What Happened to the Trees?

The+trees+are+cut+down+after+the+windy+and+rainy+weather+from+the+past+few+months

Gisele Bisch

The trees are cut down after the windy and rainy weather from the past few months

Gisele Bisch, Staff Reporter

Grown to be a part of the view at the upper campus, the trees behind the performing arts building were immediately noticed by students when they were cut down.

With the high winds and rough weather frequently occurring on campus in the past few months, the maintenance staff cut the trees due to safety issues. These safety issues were especially seen after a whole tree (as well as branches from other trees) fell in previous months. Members of the Kamehameha community determined that the best solution to avoiding these problems was to cut the trees down entirely.

Kai Wainee, Kamehameha’s head of landscape, confirmed how trees pose as a danger to those on campus. “In December 2018, a large Eucalyptus tree fell during a high wind event crushing one car and damaging others that were parked along Girls Road,” said Wainee. “Thankfully, no one was hurt, but the risk and concern became clear.”

In a recent Ka Mōʻī survey on Instagram, several students shared their perspectives on the issue. “They are liabilities in this stormy weather,” said one student.

“Admin wants to focus on student safety,” said another student. “I believe that [this] was their main focus.”

After seeing that tree fall in the middle of the road, I’m relieved they cut those trees down”

— Kanoe Igarashi

Of course, trees develop their root structure to hold themselves upright, taking many years to create a composition strong enough to combat the weather. However, because the soil gets saturated in rainy, windy weather, many trees with weaker root systems are unable to support their weight. Likewise, some trees may begin to lean to one side due to disturbed root systems from the weather, and the hilly environment for these trees, in particular, sabotage their chances of remaining upright. Thus, the roots commonly move around in the soil as the wind is funneled below the tree’s canopy, soon tumbling over.

Ridge Kaauwai, a junior at Kamehameha, spoke about his perspective on the trees being cut down. “I don’t think it’s bad if the trees were going to fall down eventually. If they cut it, it can be facilitated instead of the trees falling unexpectedly and potentially hurting people,” said Kaauwai. “It causes a lot of unwanted traffic, too. I think it would have been better if they tried to relocate it instead.”

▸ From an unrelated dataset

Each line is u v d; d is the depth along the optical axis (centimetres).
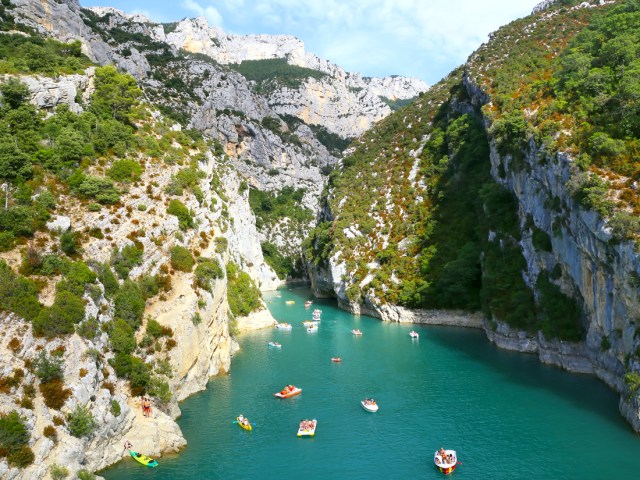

Current junior, Kanoe Igarashi, commented on the situation as well. “After seeing that tree fall in the middle of the road, I’m relieved they cut those trees down,” Igarashi said. “Considering how much traffic the road [to upper campus] gets, the trees served as a big hazard to the drivers. I definitely feel safer.”

“Of course, I’d be sad if there were no reason to cut down the trees,” said Igarashi. “But I think the safety of everyone is more important.”